- TASK TO COMPLETE:
Every line with the string "NICKLAUS" must be copied from the entries below.

- PROVIDED DATA:
[Start of section]

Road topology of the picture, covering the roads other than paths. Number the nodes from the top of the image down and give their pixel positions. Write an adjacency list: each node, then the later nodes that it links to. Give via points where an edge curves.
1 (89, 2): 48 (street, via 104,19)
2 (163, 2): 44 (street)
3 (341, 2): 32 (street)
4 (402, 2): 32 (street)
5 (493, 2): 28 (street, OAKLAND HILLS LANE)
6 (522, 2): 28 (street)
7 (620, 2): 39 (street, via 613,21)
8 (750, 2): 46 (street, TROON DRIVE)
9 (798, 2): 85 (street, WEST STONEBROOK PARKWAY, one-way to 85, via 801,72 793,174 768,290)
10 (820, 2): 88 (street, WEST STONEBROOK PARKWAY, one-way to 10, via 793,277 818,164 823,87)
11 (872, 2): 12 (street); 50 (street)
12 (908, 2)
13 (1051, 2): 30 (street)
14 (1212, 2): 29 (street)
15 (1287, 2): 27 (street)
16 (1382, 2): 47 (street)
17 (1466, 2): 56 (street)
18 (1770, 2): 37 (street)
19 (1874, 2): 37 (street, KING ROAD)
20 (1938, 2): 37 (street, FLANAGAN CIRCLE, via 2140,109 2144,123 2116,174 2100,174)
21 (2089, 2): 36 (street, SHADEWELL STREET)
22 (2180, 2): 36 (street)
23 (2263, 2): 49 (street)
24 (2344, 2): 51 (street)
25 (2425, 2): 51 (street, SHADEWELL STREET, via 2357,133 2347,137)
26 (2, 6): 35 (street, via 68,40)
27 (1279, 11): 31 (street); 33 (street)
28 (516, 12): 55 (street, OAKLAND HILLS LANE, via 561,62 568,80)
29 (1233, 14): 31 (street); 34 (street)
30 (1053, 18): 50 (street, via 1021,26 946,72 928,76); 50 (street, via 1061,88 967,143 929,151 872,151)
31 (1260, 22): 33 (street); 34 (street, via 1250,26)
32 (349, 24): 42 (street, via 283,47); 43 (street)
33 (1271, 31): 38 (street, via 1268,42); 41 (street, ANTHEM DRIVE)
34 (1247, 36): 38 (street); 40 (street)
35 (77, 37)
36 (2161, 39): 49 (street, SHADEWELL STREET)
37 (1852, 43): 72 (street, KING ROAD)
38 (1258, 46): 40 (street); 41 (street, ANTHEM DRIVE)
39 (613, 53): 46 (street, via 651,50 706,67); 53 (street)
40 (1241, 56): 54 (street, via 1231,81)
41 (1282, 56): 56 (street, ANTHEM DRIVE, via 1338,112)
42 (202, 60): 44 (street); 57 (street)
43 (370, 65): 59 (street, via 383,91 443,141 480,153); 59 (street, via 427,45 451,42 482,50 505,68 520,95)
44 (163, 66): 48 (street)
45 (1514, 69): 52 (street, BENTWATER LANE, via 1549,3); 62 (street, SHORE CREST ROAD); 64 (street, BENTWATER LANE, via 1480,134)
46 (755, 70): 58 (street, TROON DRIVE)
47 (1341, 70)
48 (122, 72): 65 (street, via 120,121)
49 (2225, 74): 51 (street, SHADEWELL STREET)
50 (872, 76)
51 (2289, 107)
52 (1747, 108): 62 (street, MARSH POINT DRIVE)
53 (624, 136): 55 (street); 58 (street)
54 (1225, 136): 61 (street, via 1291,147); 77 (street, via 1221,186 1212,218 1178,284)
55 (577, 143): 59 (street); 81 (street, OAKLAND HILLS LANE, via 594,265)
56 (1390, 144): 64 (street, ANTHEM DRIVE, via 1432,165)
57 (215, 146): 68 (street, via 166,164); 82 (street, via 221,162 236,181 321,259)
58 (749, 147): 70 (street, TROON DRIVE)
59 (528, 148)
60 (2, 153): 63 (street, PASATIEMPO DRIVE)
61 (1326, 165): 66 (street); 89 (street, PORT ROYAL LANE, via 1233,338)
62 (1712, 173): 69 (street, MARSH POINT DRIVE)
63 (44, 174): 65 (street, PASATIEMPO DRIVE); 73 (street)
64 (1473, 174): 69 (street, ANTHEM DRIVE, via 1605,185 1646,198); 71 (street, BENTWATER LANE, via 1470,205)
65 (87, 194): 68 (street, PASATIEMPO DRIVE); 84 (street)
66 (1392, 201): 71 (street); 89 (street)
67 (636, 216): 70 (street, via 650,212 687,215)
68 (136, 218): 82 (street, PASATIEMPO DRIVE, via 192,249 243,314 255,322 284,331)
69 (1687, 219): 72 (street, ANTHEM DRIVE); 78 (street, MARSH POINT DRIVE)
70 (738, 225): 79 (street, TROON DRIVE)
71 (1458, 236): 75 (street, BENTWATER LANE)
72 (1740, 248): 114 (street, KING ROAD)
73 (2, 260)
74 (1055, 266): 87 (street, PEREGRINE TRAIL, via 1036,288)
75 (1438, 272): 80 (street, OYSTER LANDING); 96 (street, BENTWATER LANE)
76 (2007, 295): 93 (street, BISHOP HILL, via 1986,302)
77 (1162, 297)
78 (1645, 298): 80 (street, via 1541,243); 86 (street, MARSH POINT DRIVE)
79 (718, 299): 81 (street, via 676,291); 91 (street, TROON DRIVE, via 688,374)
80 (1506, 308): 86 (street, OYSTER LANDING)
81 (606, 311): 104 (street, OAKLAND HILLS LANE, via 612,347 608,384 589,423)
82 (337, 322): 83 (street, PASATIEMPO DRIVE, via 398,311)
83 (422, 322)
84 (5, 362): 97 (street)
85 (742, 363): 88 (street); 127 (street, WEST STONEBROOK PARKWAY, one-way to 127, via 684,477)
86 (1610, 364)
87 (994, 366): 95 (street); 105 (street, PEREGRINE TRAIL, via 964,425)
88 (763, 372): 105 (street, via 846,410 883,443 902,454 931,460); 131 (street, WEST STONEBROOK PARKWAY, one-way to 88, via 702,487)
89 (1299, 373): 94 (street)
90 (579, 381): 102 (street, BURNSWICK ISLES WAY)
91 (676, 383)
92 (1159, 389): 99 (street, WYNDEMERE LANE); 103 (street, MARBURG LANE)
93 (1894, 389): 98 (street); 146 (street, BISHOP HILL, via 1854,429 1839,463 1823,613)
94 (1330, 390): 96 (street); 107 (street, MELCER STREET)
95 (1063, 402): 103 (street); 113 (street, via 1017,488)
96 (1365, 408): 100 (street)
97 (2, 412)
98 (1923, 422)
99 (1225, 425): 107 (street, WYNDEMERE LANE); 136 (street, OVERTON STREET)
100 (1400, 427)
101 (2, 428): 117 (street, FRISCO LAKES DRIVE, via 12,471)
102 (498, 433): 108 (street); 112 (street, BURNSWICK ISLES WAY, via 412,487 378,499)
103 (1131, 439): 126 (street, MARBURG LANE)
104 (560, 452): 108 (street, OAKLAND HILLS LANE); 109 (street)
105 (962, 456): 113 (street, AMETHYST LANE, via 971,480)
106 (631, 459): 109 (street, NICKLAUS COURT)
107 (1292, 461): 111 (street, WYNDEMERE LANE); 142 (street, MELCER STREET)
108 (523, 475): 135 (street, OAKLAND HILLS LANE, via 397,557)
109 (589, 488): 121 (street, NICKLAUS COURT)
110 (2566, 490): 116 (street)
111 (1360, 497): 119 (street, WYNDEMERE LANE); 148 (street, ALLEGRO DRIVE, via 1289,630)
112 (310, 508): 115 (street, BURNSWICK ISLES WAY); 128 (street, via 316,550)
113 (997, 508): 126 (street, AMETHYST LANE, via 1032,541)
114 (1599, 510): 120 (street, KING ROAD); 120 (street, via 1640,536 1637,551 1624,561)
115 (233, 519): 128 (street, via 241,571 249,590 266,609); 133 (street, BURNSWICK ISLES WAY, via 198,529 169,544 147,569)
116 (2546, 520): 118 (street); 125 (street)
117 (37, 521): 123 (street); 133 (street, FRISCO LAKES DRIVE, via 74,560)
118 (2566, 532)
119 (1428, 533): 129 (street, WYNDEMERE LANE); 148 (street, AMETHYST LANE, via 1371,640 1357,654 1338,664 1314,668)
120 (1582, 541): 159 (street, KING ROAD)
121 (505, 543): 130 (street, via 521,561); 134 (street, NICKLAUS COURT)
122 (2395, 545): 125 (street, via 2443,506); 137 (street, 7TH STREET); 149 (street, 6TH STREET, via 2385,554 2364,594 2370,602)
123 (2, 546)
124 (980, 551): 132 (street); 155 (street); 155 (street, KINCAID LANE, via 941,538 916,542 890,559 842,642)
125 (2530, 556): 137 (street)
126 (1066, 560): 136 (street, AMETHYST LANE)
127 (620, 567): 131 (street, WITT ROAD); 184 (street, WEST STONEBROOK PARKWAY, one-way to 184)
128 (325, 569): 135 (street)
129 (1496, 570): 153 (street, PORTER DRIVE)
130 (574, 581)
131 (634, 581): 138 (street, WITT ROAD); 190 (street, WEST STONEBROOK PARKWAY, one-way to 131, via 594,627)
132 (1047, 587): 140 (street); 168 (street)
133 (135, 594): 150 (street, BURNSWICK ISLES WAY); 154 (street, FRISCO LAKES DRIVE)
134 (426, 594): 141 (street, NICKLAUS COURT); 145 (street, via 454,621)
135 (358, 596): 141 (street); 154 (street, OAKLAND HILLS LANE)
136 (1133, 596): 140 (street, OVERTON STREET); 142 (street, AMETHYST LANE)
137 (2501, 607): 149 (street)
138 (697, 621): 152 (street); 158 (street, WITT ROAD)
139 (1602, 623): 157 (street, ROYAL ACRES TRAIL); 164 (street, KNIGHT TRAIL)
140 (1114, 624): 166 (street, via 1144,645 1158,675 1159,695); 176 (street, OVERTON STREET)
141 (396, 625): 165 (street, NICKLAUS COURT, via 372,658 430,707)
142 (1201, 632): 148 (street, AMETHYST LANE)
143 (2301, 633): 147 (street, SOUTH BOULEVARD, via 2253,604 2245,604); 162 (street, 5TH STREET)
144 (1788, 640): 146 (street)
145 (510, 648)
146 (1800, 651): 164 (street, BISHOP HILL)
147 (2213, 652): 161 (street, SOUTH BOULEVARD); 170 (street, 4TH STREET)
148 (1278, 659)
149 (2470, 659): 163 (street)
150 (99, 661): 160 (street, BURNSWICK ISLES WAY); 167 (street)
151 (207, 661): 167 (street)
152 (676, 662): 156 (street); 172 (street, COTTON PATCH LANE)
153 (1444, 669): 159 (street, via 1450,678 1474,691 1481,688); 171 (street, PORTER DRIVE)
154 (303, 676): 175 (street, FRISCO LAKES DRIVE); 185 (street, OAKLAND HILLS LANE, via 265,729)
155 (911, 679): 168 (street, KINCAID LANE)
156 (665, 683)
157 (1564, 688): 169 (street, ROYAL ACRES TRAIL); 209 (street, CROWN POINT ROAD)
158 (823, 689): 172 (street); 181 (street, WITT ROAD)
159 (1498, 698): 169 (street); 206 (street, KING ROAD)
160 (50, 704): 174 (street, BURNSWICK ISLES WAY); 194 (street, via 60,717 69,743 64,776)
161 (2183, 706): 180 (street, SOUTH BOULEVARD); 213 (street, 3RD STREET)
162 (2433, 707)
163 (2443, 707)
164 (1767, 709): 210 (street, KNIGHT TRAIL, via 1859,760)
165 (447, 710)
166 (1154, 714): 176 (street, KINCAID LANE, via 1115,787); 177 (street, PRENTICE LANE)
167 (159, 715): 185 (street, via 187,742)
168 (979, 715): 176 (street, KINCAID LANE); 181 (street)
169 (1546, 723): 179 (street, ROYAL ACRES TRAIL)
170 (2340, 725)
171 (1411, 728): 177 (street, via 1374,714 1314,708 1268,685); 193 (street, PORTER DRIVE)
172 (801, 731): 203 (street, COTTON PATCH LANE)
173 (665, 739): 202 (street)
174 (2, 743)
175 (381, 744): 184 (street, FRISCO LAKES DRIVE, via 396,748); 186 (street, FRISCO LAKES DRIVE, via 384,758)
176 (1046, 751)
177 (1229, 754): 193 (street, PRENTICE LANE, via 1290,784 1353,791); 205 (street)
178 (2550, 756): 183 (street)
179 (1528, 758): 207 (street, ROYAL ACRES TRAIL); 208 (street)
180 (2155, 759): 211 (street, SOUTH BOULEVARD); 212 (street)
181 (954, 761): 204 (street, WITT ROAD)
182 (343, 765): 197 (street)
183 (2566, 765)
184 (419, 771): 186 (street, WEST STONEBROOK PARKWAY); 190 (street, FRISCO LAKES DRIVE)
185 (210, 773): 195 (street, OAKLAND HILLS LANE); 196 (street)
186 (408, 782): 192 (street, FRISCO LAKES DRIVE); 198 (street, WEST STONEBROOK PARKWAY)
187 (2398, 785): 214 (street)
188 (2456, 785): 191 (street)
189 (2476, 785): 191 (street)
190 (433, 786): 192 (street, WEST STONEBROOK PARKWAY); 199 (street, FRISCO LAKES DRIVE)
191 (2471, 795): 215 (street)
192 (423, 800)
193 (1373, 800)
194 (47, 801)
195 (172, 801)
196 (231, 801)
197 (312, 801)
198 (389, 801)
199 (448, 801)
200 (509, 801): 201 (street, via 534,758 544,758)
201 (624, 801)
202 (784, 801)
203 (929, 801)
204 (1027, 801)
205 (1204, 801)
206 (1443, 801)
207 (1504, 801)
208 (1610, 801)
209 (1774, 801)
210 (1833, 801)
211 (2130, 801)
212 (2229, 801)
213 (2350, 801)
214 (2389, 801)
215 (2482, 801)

[End of section]

- EXERCISE RESULT:
106 (631, 459): 109 (street, NICKLAUS COURT)
109 (589, 488): 121 (street, NICKLAUS COURT)
121 (505, 543): 130 (street, via 521,561); 134 (street, NICKLAUS COURT)
134 (426, 594): 141 (street, NICKLAUS COURT); 145 (street, via 454,621)
141 (396, 625): 165 (street, NICKLAUS COURT, via 372,658 430,707)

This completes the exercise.